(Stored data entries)
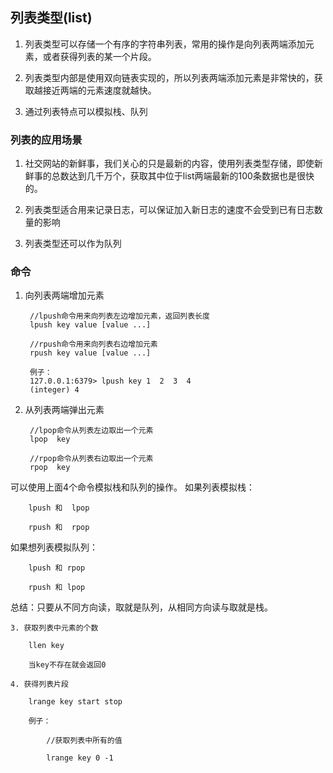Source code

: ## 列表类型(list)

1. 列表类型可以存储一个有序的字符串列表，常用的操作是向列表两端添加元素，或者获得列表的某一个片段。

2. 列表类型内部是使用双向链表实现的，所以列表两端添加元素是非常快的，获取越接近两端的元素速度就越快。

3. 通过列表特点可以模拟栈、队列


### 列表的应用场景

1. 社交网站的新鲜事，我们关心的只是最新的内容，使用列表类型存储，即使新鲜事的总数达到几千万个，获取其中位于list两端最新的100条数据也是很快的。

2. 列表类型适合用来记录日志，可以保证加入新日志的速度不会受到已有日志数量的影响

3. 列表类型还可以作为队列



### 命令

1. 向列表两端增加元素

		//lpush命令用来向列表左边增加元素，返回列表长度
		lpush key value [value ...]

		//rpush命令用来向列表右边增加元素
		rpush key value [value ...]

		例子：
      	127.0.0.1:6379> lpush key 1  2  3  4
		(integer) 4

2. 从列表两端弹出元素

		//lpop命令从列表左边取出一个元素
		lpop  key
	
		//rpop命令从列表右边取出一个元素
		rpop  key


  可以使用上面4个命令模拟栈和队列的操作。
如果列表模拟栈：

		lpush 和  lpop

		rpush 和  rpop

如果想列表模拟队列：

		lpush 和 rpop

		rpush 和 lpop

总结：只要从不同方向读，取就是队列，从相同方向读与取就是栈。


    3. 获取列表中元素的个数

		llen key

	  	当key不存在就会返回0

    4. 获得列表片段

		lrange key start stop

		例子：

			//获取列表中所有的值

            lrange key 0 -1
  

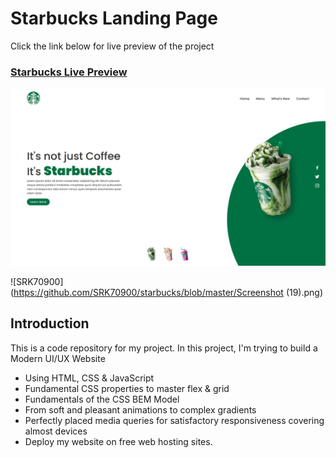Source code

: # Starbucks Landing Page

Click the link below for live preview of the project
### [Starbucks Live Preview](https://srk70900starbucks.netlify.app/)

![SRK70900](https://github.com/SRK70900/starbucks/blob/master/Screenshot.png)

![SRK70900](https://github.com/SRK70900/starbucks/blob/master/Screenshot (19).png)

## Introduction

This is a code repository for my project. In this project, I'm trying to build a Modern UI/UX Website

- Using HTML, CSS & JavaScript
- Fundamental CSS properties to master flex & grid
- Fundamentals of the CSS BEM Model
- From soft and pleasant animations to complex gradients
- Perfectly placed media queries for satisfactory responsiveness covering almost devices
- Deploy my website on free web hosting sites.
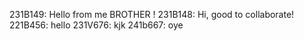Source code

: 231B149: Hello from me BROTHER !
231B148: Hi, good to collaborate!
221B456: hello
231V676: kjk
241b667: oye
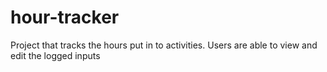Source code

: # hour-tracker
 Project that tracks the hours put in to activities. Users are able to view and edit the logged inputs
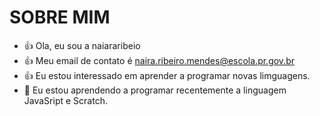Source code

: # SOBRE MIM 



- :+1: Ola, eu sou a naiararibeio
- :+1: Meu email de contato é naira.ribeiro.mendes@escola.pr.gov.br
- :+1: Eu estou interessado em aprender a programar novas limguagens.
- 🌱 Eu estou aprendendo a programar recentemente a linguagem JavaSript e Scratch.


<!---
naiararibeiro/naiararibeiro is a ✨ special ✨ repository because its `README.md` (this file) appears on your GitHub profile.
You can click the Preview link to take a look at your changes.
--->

**Exercise**:
Could you copy the data above exactly, leaving the pictures out?

**Task response**:
Source code

: ## 列表类型(list)

1. 列表类型可以存储一个有序的字符串列表，常用的操作是向列表两端添加元素，或者获得列表的某一个片段。

2. 列表类型内部是使用双向链表实现的，所以列表两端添加元素是非常快的，获取越接近两端的元素速度就越快。

3. 通过列表特点可以模拟栈、队列


### 列表的应用场景

1. 社交网站的新鲜事，我们关心的只是最新的内容，使用列表类型存储，即使新鲜事的总数达到几千万个，获取其中位于list两端最新的100条数据也是很快的。

2. 列表类型适合用来记录日志，可以保证加入新日志的速度不会受到已有日志数量的影响

3. 列表类型还可以作为队列



### 命令

1. 向列表两端增加元素

		//lpush命令用来向列表左边增加元素，返回列表长度
		lpush key value [value ...]

		//rpush命令用来向列表右边增加元素
		rpush key value [value ...]

		例子：
      	127.0.0.1:6379> lpush key 1  2  3  4
		(integer) 4

2. 从列表两端弹出元素

		//lpop命令从列表左边取出一个元素
		lpop  key
	
		//rpop命令从列表右边取出一个元素
		rpop  key


  可以使用上面4个命令模拟栈和队列的操作。
如果列表模拟栈：

		lpush 和  lpop

		rpush 和  rpop

如果想列表模拟队列：

		lpush 和 rpop

		rpush 和 lpop

总结：只要从不同方向读，取就是队列，从相同方向读与取就是栈。


    3. 获取列表中元素的个数

		llen key

	  	当key不存在就会返回0

    4. 获得列表片段

		lrange key start stop

		例子：

			//获取列表中所有的值

            lrange key 0 -1
  

Source code

: # Starbucks Landing Page

Click the link below for live preview of the project
### [Starbucks Live Preview](https://srk70900starbucks.netlify.app/)

![SRK70900](https://github.com/SRK70900/starbucks/blob/master/Screenshot.png)

![SRK70900](https://github.com/SRK70900/starbucks/blob/master/Screenshot (19).png)

## Introduction

This is a code repository for my project. In this project, I'm trying to build a Modern UI/UX Website

- Using HTML, CSS & JavaScript
- Fundamental CSS properties to master flex & grid
- Fundamentals of the CSS BEM Model
- From soft and pleasant animations to complex gradients
- Perfectly placed media queries for satisfactory responsiveness covering almost devices
- Deploy my website on free web hosting sites.
Source code

: 231B149: Hello from me BROTHER !
231B148: Hi, good to collaborate!
221B456: hello
231V676: kjk
241b667: oye
Source code

: # hour-tracker
 Project that tracks the hours put in to activities. Users are able to view and edit the logged inputs
Source code

: # SOBRE MIM 



- :+1: Ola, eu sou a naiararibeio
- :+1: Meu email de contato é naira.ribeiro.mendes@escola.pr.gov.br
- :+1: Eu estou interessado em aprender a programar novas limguagens.
- 🌱 Eu estou aprendendo a programar recentemente a linguagem JavaSript e Scratch.


<!---
naiararibeiro/naiararibeiro is a ✨ special ✨ repository because its `README.md` (this file) appears on your GitHub profile.
You can click the Preview link to take a look at your changes.
--->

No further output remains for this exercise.